*** Data Section Begins ***
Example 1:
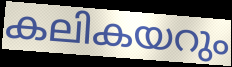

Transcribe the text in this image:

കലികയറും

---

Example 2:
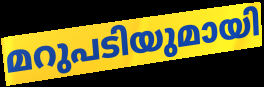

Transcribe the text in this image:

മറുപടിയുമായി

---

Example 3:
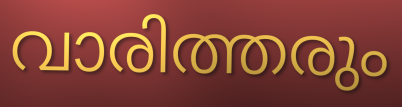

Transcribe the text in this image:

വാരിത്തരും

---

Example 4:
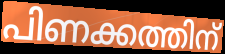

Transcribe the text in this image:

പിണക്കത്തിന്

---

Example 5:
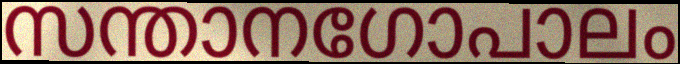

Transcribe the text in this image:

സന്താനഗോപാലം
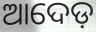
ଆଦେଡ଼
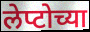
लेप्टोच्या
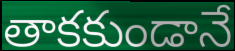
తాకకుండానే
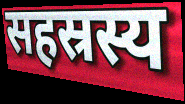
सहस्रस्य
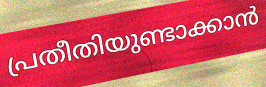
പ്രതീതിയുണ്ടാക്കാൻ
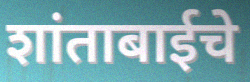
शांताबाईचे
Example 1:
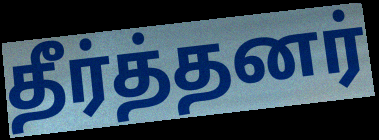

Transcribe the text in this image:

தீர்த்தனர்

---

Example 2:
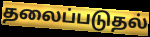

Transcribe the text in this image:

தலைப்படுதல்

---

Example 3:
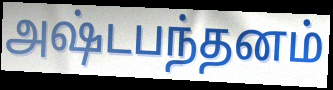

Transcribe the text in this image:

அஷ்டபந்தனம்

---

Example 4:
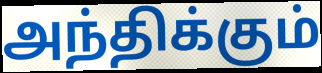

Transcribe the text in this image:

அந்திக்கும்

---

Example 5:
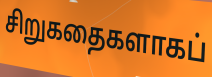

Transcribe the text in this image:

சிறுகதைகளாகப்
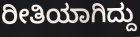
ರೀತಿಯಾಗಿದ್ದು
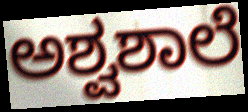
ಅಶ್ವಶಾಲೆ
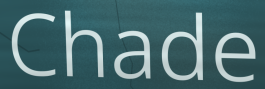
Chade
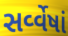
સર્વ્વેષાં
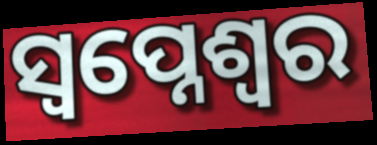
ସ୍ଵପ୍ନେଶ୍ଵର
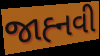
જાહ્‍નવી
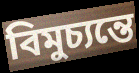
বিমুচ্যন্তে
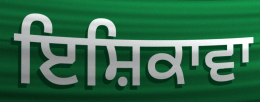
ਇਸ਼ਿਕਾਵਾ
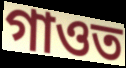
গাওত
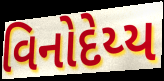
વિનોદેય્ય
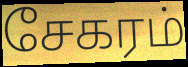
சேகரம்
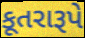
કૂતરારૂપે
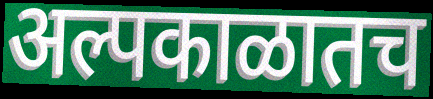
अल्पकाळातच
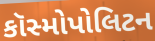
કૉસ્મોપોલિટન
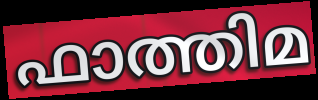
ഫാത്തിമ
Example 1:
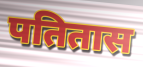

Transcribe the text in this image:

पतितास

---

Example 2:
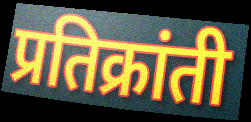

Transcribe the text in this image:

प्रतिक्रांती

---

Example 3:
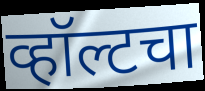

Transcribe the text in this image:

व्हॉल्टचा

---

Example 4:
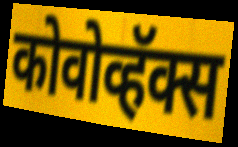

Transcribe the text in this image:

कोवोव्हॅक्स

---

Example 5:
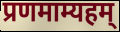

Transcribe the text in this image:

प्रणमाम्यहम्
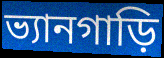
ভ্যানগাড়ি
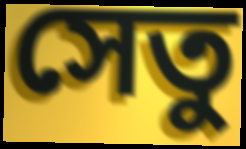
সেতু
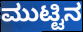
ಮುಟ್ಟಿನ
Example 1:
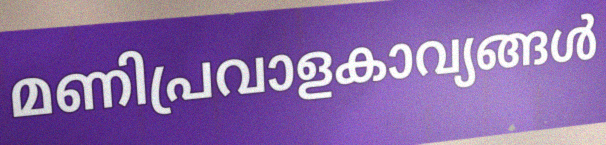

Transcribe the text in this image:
*** Data Section Ends ***
▶ _Exercise_
Leave the images behind and write out every entry exactly.

▶ _Task result_
Example 1:

Transcribe the text in this image:

കലികയറും

---

Example 2:

Transcribe the text in this image:

മറുപടിയുമായി

---

Example 3:

Transcribe the text in this image:

വാരിത്തരും

---

Example 4:

Transcribe the text in this image:

പിണക്കത്തിന്

---

Example 5:

Transcribe the text in this image:

സന്താനഗോപാലം
ଆଦେଡ଼
लेप्टोच्या
తాకకుండానే
सहस्रस्य
പ്രതീതിയുണ്ടാക്കാൻ
शांताबाईचे
Example 1:

Transcribe the text in this image:

தீர்த்தனர்

---

Example 2:

Transcribe the text in this image:

தலைப்படுதல்

---

Example 3:

Transcribe the text in this image:

அஷ்டபந்தனம்

---

Example 4:

Transcribe the text in this image:

அந்திக்கும்

---

Example 5:

Transcribe the text in this image:

சிறுகதைகளாகப்
ರೀತಿಯಾಗಿದ್ದು
ಅಶ್ವಶಾಲೆ
Chade
સર્વ્વેષાં
ସ୍ଵପ୍ନେଶ୍ଵର
જાહ્‍નવી
বিমুচ্যন্তে
ਇਸ਼ਿਕਾਵਾ
গাওত
વિનોદેય્ય
சேகரம்
કૂતરારૂપે
अल्पकाळातच
કૉસ્મોપોલિટન
ഫാത്തിമ
Example 1:

Transcribe the text in this image:

पतितास

---

Example 2:

Transcribe the text in this image:

प्रतिक्रांती

---

Example 3:

Transcribe the text in this image:

व्हॉल्टचा

---

Example 4:

Transcribe the text in this image:

कोवोव्हॅक्स

---

Example 5:

Transcribe the text in this image:

प्रणमाम्यहम्
ভ্যানগাড়ি
সেতু
ಮುಟ್ಟಿನ
Example 1:

Transcribe the text in this image:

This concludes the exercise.